◆ Trecho do documento:
◇ ◇ ◇ ◇
Para
Dalmo Dallari, professor emérito da USP desde 1972 e um dos mais renomados
juristas brasileiros, a advocacia é fundamental para a convivência humana,
democrática e justa.
“O
advogado deve buscar a efetividade do direito, mas sem perder de vista a sua
responsabilidade com o próprio direito e a justiça”, diz ele. “O advogado deve
estar consciente da sua responsabilidade e do seu papel, sem perder de vista o
dever e a coragem de enfrentar resistências.”
Professor
de centenas de profissionais do direito, inclusive de ministros do Supremo
Tribunal Federal, Dallari reforça que o advogado deve ter um compromisso com os
preceitos assegurados pela Constituição Federal, de garantir os direitos,
principalmente para a população das camadas mais pobres.
“É
esta camada da população que tradicionalmente é marginalizada, discriminada e
prejudicada”, enfatiza ele. “O advogado tem que garantir o direito para aqueles
que, teoricamente, têm o direito por determinação da Constituição, mas não
dispõem de meios para efetivá-los. É preciso assegurar que seus clientes tenham
a garantia de que seus direitos não serão prejudicados por interesses alheios.
Isso se torna mais difícil numa sociedade em que o poder econômico é
extremamente influente.”
Crise política
Contaminada
pela profunda crise política, a democracia foi envenenada pelo discurso de ódio
e punitivista, que condena antes mesmo da instauração de algum processo, sendo
uma afronta aos direitos e garantias fundamentais, princípios basilares da
nossa Constituição.
“Lamentável”,
resumiu o advogado Cristiano Zanin, responsável pela defesa do ex-presidente
Luiz Inácio Lula da Silva, ao falar sobre a atual condição do exercício da
advocacia. Sem dúvida, Zanin é o maior exemplo do enfrentamento aos abusos de
autoridade e tentativa de desqualificação da defesa.
“Nós
vivemos num momento em que as prerrogativas profissionais do advogado estão
sendo violadas permanentemente. E essas prerrogativas não são nenhum privilégio
do advogado, mas garantias para que ele possa exercer com independência o
direito de defesa, que é assegurado ao acusado no processo. Essa é uma mensagem
importante, principalmente nesse Dia do Advogado, para que haja uma reflexão e
medidas para reverter esse quadro que devem partir tanto da classe de
advogados, mas também de medidas legislativas que reforcem as prerrogativas e a
necessidade de sua observância”, afirmou Zanin.
◇ ◇ ◇ ◇
◆ Entradas de dados:
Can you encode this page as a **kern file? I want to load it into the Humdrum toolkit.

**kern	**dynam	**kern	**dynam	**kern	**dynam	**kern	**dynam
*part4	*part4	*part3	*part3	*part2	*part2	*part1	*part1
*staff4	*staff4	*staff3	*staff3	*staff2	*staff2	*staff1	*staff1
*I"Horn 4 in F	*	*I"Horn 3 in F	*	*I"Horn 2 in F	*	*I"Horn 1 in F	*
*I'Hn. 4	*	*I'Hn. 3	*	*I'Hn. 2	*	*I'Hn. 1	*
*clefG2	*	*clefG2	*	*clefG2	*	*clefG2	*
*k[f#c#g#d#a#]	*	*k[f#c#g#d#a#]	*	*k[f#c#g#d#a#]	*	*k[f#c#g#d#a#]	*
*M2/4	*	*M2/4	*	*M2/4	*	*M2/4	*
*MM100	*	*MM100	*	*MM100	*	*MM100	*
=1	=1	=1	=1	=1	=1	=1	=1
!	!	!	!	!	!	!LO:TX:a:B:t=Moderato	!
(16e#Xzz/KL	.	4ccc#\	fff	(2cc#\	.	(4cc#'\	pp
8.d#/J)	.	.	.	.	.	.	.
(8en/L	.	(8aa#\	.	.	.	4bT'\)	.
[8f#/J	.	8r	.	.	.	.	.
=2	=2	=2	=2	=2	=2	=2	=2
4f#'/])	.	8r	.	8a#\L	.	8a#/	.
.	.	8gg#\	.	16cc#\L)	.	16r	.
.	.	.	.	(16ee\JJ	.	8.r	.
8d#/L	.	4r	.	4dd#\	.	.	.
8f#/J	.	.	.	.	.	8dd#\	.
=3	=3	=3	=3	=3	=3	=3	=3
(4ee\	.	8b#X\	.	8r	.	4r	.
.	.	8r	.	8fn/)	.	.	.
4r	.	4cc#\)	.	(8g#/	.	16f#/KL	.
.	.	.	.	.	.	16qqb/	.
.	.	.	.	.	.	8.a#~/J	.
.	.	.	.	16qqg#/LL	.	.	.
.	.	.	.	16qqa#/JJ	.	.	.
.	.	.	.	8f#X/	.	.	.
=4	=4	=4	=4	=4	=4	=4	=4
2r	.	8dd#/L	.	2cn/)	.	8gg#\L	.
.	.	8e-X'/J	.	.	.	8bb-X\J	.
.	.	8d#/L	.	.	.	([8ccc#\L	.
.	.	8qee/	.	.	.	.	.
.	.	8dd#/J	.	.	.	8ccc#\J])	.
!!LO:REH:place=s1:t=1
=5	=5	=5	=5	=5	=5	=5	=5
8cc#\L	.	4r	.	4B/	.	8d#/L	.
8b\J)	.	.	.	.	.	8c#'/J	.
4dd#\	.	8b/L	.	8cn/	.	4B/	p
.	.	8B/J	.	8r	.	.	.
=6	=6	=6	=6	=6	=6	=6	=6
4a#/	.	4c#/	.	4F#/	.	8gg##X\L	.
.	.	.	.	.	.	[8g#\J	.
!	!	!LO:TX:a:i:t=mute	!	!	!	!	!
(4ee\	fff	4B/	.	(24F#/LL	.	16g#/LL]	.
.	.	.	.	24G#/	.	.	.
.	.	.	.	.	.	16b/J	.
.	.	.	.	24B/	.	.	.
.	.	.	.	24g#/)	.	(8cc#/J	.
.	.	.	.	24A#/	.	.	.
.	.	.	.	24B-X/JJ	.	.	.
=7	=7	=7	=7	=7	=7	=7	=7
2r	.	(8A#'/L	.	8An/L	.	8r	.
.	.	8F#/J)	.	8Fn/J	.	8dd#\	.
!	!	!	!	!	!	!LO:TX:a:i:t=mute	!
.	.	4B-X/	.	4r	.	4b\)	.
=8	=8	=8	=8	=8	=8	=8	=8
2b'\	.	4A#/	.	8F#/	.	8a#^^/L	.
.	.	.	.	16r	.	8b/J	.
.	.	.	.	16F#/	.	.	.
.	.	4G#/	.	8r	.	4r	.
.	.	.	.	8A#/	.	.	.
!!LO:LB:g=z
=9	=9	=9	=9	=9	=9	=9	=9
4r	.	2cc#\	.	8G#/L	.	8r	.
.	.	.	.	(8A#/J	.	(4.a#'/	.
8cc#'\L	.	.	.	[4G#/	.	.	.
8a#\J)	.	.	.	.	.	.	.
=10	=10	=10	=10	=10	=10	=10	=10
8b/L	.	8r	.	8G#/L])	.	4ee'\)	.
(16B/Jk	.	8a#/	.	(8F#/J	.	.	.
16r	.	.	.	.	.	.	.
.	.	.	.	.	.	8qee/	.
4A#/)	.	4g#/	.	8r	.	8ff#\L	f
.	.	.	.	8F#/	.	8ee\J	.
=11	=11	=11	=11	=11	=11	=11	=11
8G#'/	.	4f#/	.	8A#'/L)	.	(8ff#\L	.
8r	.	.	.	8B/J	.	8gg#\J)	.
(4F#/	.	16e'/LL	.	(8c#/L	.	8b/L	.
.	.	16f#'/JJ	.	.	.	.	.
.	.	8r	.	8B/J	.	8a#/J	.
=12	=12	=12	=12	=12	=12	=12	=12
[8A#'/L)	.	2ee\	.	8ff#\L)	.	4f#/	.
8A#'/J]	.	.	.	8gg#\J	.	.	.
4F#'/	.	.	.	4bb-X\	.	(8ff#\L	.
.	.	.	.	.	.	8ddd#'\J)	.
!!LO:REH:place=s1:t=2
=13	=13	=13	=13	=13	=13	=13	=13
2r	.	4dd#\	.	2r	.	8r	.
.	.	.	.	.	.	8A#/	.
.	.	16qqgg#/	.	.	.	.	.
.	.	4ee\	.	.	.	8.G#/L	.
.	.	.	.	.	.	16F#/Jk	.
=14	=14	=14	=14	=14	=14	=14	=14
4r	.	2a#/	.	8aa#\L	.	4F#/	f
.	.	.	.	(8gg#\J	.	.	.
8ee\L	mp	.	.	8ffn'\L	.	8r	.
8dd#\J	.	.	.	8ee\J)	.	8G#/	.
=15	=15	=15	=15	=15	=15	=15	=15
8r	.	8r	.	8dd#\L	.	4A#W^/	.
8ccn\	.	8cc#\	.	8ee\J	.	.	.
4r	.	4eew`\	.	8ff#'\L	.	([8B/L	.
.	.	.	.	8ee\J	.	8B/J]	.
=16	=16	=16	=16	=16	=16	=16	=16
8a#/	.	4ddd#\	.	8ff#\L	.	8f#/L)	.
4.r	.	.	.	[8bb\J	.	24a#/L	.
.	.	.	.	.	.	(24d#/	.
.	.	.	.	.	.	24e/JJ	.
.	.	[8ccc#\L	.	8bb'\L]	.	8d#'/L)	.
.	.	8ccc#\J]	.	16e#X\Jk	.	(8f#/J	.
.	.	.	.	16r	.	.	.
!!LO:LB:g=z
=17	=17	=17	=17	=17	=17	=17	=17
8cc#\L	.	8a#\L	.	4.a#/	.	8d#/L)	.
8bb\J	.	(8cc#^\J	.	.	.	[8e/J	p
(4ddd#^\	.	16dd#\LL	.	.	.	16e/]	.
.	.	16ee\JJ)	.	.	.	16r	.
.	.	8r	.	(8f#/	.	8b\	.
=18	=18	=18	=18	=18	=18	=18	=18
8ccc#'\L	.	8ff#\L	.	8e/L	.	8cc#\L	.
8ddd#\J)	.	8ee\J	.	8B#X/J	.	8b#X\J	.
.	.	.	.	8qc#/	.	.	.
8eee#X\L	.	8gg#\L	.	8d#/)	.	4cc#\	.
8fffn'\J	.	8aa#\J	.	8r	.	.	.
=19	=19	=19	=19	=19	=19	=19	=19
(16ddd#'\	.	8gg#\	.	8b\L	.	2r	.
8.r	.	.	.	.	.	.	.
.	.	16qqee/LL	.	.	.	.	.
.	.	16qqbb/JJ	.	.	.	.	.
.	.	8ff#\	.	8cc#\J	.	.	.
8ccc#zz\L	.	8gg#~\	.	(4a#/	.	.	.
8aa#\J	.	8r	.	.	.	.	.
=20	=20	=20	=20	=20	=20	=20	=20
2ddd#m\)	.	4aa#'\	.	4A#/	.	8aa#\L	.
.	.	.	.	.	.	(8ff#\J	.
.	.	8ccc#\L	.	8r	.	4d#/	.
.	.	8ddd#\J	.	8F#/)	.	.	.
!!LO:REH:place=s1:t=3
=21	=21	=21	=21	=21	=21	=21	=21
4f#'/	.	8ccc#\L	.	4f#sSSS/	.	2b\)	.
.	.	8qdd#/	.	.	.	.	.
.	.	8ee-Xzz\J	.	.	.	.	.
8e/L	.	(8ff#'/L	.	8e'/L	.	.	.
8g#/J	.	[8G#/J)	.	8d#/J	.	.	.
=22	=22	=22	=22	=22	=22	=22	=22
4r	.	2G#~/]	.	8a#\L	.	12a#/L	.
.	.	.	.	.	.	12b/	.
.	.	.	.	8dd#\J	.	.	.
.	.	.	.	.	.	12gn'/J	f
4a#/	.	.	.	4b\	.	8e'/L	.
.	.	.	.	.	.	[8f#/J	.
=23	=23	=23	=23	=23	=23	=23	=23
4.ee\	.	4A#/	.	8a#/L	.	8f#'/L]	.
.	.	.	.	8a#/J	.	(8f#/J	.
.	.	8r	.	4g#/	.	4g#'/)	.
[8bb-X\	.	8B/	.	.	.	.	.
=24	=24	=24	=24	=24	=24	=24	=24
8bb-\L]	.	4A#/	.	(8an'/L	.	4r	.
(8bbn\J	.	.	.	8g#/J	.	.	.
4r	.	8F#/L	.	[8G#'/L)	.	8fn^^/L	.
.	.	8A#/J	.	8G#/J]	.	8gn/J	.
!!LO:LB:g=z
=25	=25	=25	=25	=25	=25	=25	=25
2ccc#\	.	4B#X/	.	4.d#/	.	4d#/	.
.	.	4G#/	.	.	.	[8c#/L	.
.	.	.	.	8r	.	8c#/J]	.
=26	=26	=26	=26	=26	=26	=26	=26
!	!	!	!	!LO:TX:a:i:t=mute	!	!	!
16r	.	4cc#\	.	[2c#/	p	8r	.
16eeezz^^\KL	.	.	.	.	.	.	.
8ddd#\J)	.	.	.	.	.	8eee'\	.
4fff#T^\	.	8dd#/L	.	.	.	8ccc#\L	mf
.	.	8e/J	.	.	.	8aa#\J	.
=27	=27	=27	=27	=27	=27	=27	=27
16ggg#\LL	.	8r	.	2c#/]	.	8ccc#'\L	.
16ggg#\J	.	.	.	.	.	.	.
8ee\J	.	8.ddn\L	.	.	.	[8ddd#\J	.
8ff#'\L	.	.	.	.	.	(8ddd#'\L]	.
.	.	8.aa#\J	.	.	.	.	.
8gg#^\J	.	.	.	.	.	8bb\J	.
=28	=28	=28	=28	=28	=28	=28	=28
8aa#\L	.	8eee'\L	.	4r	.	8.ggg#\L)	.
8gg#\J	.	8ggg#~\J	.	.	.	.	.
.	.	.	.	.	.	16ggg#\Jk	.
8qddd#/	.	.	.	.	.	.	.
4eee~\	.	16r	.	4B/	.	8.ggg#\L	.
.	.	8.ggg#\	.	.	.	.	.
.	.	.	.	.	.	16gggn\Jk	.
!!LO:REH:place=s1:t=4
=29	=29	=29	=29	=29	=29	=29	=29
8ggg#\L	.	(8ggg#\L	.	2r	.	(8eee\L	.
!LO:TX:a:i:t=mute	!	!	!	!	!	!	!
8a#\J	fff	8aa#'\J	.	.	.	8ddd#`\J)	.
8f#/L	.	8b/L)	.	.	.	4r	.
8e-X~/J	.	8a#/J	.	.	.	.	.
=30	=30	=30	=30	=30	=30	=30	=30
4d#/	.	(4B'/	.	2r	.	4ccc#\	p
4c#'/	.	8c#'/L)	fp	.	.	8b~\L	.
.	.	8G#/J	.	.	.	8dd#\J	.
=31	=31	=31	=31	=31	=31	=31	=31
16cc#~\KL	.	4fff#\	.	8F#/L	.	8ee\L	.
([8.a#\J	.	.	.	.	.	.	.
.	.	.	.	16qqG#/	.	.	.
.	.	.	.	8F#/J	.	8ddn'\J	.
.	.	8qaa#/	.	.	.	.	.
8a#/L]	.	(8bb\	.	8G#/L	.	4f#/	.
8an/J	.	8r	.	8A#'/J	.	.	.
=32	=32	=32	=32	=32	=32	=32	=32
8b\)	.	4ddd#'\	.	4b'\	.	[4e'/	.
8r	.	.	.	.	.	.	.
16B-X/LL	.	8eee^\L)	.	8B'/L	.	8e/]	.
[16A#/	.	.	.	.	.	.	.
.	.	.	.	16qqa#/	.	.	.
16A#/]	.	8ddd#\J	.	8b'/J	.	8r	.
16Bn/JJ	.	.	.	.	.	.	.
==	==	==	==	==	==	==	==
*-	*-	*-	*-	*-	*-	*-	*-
◇ ◇ ◇ ◇
Por favor, dê continuidade ao texto sobre a advocacia a partir do ponto em que ele termina. Os dados não são necessários aqui.

Além
de atuar nos processos, Zanin tem que rebater os ataques midiáticos, já que boa
parte das acusações têm vindo pela imprensa.
“Na
medida em que se promove a espetacularização do processo, acaba por fazer um
julgamento na mídia que antecede a qualquer julgamento dentro do devido
processo legal, interferindo no resultado da ação, pois a pessoa é punida pela
mídia. A opinião pública, a partir disso, interfere nas decisões judiciais e,
em alguns casos, as mesmas passam a ser meramente homologatórias do julgamento
midiático”, argumenta.
Defender o suposto
“inimigo”
Segundo
Pedro Serrano, advogado e professor de Direito Constitucional da PUC-SP, a
advocacia sempre foi uma profissão de risco, porque liberdade e direitos só são
valorizados em períodos imediatamente posteriores às guerras e ditaduras.
“Como
o advogado tem o papel de defender os direitos e as liberdades, em geral de
pessoas que naquele momento a sociedade se coloca contrária, ou seja, tratam
essas pessoas como inimigos públicos, os advogados acabam sendo vitimizados ao
defender os direitos dessas pessoas”, enfatizou o jurista.
Zanin
concorda e diz que esse discurso que criminaliza também cria um estereótipo do
advogado, como se este utilizasse da inverdade ou de meios protelatórios, ao
invés de também participar e colaborar com a apuração da verdade dos fatos.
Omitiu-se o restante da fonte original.